On the Shoulders of Giants

House cleaning is the worst, unless you turn up something long forgotten and unexpected. That happened to me this past weekend.

Homebrewing has been my passionate hobby for the last 30 years. Along the way, I read and collected plenty of books that taught me all the right things to help guarantee beer making success. Great ingredients. The right equipment. Attention to detail. And cleanliness, cleanliness, cleanliness.

But no brewing book captures my attention like this one. This copy of "Lehrbuch der Brauerei" was published in 1950. Written by the highly esteemed Jean De Clerck, my version is translated into German from its original language. No matter. As a student of the German language, reading from this textbook is like diving into a liter of Bavarian Helles and going for the most glorious swim of my life. There is simply something about learning about beer brewing in a foreign language. It transforms my beloved hobby into something deeper and more meaningful.

De Clerck opens with comments about the difference between brewing theory, which is built upon scientific principles, and brewing practice. which relies more upon empirical evidence. A good brewer, he says, must be able to differentiate between these two schools of thought, and know when to employ either or both.
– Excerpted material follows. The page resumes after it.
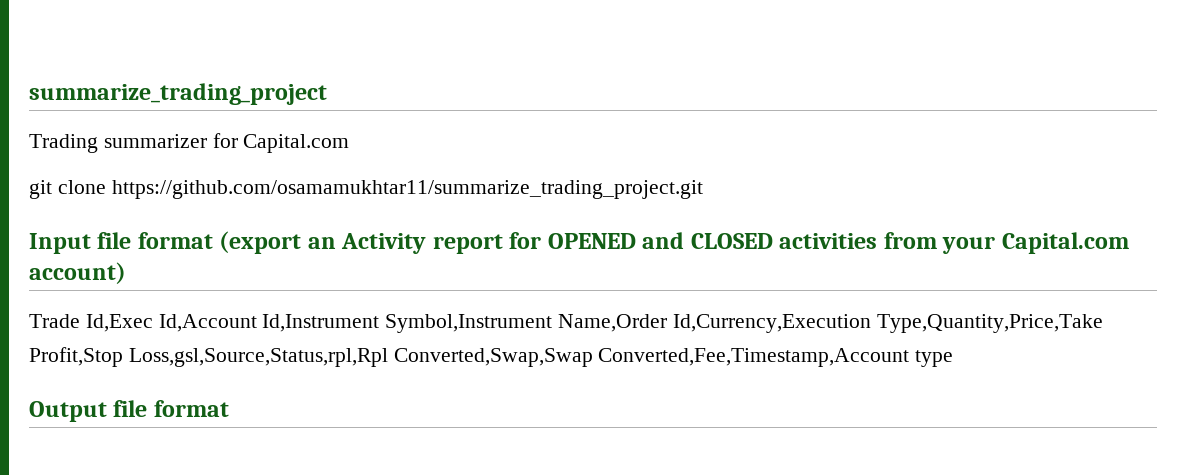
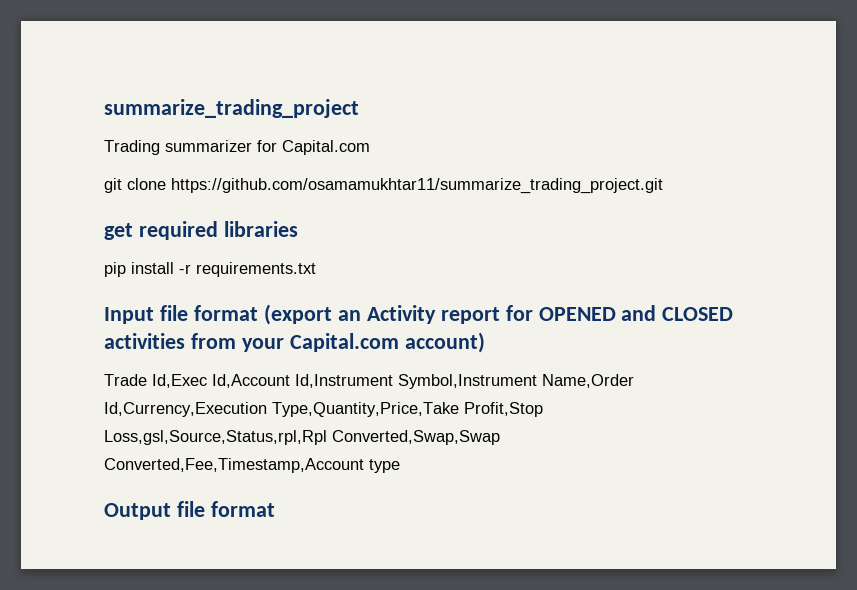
(703, 189) none -> [104,221,298,240] [104,262,316,277] // get required libraries // pip install -r requirements.txt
As a homebrewer, I have always favored empirical evidence. Why not? Critiquing a batch of homebrew is both fun, easy, and part of the "Complete Joy of Homebrewing", as Charlie Papazian might remind us. Even so, I feel inspired by De Clerck's greatness and the rediscovery of this book. My desire to improve my German and my commitment to better beer means the time has come to embrace the theory. Wish me luck!